Task: Give the data again exactly, stopping after the "een bestelwaarde boven" line.

Input for this task:
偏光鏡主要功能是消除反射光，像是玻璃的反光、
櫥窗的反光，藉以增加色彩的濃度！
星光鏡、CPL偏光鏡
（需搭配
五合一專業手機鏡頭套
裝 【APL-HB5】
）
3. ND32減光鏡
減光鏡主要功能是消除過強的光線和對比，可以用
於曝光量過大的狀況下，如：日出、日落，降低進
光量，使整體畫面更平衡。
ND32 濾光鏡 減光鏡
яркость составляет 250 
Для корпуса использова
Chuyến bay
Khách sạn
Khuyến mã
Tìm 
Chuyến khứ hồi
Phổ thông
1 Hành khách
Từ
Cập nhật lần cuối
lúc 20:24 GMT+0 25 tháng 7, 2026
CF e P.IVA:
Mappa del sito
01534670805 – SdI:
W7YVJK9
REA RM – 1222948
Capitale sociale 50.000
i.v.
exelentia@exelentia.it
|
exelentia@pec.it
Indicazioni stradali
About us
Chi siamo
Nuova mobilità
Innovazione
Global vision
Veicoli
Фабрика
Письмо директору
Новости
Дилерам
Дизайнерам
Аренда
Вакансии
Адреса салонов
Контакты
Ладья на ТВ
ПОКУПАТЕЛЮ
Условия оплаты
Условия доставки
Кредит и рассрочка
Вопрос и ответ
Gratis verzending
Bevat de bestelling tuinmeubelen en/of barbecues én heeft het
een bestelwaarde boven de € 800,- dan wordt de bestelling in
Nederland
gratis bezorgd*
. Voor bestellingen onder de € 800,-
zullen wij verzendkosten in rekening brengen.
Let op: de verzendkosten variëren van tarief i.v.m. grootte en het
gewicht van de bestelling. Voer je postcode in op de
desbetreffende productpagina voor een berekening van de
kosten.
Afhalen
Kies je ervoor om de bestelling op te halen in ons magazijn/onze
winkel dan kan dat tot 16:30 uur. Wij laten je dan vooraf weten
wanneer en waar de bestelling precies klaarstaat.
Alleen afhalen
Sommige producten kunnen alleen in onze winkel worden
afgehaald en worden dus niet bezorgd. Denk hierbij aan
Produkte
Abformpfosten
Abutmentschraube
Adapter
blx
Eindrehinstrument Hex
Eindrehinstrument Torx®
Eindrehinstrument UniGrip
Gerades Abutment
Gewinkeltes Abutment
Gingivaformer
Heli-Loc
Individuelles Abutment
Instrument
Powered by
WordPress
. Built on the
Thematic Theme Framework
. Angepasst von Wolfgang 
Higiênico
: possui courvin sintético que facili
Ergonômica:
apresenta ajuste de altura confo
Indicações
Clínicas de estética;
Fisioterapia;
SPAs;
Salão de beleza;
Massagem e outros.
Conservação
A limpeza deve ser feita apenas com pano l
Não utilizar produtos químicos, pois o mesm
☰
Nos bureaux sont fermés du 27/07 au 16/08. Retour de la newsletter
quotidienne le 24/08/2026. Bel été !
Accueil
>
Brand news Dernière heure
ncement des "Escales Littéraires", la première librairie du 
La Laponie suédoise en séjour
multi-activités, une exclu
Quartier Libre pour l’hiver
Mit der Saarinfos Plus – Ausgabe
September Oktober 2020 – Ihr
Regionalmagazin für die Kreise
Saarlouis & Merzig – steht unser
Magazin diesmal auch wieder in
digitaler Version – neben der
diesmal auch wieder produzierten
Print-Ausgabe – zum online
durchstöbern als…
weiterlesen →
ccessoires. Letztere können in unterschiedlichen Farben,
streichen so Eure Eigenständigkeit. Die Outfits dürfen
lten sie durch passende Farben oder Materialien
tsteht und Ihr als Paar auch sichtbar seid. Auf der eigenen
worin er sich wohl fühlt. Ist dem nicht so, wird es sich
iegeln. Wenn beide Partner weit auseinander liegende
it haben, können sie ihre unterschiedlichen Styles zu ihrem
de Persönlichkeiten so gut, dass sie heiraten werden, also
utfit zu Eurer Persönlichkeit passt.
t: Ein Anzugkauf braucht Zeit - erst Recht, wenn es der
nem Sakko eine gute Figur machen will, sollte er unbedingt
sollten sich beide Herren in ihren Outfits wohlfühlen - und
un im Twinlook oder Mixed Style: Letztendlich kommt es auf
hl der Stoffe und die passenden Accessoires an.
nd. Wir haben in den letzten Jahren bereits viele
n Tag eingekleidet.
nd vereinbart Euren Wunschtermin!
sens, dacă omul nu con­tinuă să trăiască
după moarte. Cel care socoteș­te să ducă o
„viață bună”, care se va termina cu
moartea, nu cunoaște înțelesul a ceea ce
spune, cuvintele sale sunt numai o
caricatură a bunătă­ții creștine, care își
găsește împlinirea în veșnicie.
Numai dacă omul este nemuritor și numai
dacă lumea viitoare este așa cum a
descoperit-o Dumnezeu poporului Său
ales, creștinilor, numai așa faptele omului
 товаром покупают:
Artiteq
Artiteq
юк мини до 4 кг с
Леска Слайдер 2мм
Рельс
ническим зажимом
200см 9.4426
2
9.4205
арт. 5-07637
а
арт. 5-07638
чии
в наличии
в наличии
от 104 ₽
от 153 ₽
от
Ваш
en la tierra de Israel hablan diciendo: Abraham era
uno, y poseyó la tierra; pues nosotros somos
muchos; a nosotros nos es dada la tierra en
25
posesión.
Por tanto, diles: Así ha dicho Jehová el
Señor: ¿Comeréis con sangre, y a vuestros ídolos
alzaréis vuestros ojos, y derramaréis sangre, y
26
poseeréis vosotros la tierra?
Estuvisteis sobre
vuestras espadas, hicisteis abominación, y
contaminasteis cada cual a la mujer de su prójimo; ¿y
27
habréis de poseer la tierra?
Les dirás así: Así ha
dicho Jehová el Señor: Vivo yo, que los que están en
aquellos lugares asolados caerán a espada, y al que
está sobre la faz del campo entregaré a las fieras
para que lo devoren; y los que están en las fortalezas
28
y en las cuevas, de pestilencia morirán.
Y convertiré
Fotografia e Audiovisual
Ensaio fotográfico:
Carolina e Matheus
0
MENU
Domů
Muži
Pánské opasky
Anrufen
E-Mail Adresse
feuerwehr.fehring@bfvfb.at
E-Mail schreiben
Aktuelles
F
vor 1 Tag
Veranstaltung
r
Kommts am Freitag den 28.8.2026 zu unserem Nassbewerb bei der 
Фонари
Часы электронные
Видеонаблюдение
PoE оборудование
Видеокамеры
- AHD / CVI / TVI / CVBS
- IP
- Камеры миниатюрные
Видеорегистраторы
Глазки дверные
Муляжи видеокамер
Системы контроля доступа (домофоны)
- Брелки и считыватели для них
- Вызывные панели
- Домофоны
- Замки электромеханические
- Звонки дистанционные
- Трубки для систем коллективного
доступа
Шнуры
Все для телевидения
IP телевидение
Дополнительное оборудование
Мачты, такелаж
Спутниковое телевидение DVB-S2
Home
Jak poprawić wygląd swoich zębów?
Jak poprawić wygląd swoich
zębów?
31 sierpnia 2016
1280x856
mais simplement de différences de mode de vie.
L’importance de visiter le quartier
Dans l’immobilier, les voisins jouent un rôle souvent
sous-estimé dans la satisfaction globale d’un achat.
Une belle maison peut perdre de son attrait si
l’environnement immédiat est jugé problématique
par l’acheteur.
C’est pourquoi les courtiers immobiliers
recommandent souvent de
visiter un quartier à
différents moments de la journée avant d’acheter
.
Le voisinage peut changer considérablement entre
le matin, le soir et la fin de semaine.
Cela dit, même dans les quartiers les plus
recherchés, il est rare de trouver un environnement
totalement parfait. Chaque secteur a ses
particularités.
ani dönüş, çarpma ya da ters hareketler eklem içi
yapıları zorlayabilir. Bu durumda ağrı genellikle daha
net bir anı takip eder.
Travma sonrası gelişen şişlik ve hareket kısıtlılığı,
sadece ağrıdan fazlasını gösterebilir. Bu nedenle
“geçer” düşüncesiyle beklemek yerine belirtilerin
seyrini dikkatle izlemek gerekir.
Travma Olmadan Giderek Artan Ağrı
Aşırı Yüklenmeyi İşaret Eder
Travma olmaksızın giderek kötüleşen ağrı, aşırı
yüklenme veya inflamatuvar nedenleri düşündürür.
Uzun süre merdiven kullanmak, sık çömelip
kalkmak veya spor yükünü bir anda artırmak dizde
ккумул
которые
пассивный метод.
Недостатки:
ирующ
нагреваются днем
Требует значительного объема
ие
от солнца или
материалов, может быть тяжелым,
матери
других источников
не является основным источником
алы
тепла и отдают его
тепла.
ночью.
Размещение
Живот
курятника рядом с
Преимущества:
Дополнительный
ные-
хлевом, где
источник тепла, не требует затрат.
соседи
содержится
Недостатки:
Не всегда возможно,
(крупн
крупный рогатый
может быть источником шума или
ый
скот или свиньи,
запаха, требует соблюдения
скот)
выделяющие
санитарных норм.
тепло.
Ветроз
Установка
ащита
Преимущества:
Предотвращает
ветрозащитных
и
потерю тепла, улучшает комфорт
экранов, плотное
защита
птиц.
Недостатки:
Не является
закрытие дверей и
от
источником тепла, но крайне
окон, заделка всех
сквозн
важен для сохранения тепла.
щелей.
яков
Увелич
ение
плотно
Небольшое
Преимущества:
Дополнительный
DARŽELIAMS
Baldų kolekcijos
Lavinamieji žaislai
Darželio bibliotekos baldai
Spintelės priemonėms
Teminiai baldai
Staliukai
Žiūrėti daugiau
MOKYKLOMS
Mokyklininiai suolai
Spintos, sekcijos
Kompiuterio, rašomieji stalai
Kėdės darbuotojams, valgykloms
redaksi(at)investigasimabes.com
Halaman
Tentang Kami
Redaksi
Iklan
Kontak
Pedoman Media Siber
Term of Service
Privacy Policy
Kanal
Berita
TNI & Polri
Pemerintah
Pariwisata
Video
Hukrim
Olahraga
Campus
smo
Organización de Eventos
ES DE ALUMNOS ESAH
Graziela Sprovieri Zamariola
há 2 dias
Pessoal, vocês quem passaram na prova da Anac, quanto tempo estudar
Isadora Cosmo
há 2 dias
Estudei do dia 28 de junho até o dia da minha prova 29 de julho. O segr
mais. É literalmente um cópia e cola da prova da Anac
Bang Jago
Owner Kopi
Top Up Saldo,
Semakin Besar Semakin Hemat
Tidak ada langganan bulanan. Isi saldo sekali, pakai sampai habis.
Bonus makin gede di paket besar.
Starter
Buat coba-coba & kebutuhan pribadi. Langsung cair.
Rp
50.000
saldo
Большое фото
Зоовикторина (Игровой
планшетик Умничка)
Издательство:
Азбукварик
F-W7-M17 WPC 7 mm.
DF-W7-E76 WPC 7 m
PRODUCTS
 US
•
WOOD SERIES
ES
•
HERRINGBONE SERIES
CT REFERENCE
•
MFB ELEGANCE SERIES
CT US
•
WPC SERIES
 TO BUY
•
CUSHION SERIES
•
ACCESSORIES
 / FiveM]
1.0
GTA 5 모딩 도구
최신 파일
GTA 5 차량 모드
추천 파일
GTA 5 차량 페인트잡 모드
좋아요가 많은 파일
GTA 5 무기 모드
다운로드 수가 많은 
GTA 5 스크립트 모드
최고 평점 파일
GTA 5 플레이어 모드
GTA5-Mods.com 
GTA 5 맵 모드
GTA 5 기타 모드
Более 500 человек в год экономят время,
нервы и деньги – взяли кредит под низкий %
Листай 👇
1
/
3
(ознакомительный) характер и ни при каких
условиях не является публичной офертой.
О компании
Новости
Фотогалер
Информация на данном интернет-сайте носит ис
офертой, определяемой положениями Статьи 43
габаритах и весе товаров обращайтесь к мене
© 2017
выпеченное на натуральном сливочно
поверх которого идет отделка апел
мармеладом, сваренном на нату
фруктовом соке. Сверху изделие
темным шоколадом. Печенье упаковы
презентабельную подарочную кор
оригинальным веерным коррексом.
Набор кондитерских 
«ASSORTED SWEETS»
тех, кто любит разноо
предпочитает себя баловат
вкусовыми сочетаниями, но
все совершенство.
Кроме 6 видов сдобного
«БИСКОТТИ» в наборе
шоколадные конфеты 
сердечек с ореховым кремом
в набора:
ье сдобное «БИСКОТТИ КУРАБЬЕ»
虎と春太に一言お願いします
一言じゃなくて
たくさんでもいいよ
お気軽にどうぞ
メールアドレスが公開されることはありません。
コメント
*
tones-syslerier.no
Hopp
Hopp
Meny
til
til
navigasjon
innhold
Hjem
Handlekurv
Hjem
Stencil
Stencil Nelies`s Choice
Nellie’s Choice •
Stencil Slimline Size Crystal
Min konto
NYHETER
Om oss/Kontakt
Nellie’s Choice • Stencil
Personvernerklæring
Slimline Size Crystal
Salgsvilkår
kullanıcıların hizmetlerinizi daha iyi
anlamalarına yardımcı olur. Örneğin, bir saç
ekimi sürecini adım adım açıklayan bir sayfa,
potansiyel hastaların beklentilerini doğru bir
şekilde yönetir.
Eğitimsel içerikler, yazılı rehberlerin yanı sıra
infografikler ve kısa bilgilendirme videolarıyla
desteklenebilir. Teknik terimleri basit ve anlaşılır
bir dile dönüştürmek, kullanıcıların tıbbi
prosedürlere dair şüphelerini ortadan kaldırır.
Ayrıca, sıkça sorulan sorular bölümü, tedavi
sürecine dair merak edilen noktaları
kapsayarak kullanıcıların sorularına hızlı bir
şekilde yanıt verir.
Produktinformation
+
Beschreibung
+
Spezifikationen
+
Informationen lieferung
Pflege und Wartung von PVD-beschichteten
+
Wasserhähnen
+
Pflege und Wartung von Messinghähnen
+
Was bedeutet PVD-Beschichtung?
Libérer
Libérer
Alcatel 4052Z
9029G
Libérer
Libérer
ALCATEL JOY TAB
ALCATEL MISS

Response box:
偏光鏡主要功能是消除反射光，像是玻璃的反光、
櫥窗的反光，藉以增加色彩的濃度！
星光鏡、CPL偏光鏡
（需搭配
五合一專業手機鏡頭套
裝 【APL-HB5】
）
3. ND32減光鏡
減光鏡主要功能是消除過強的光線和對比，可以用
於曝光量過大的狀況下，如：日出、日落，降低進
光量，使整體畫面更平衡。
ND32 濾光鏡 減光鏡
яркость составляет 250 
Для корпуса использова
Chuyến bay
Khách sạn
Khuyến mã
Tìm 
Chuyến khứ hồi
Phổ thông
1 Hành khách
Từ
Cập nhật lần cuối
lúc 20:24 GMT+0 25 tháng 7, 2026
CF e P.IVA:
Mappa del sito
01534670805 – SdI:
W7YVJK9
REA RM – 1222948
Capitale sociale 50.000
i.v.
exelentia@exelentia.it
|
exelentia@pec.it
Indicazioni stradali
About us
Chi siamo
Nuova mobilità
Innovazione
Global vision
Veicoli
Фабрика
Письмо директору
Новости
Дилерам
Дизайнерам
Аренда
Вакансии
Адреса салонов
Контакты
Ладья на ТВ
ПОКУПАТЕЛЮ
Условия оплаты
Условия доставки
Кредит и рассрочка
Вопрос и ответ
Gratis verzending
Bevat de bestelling tuinmeubelen en/of barbecues én heeft het
een bestelwaarde boven de € 800,- dan wordt de bestelling in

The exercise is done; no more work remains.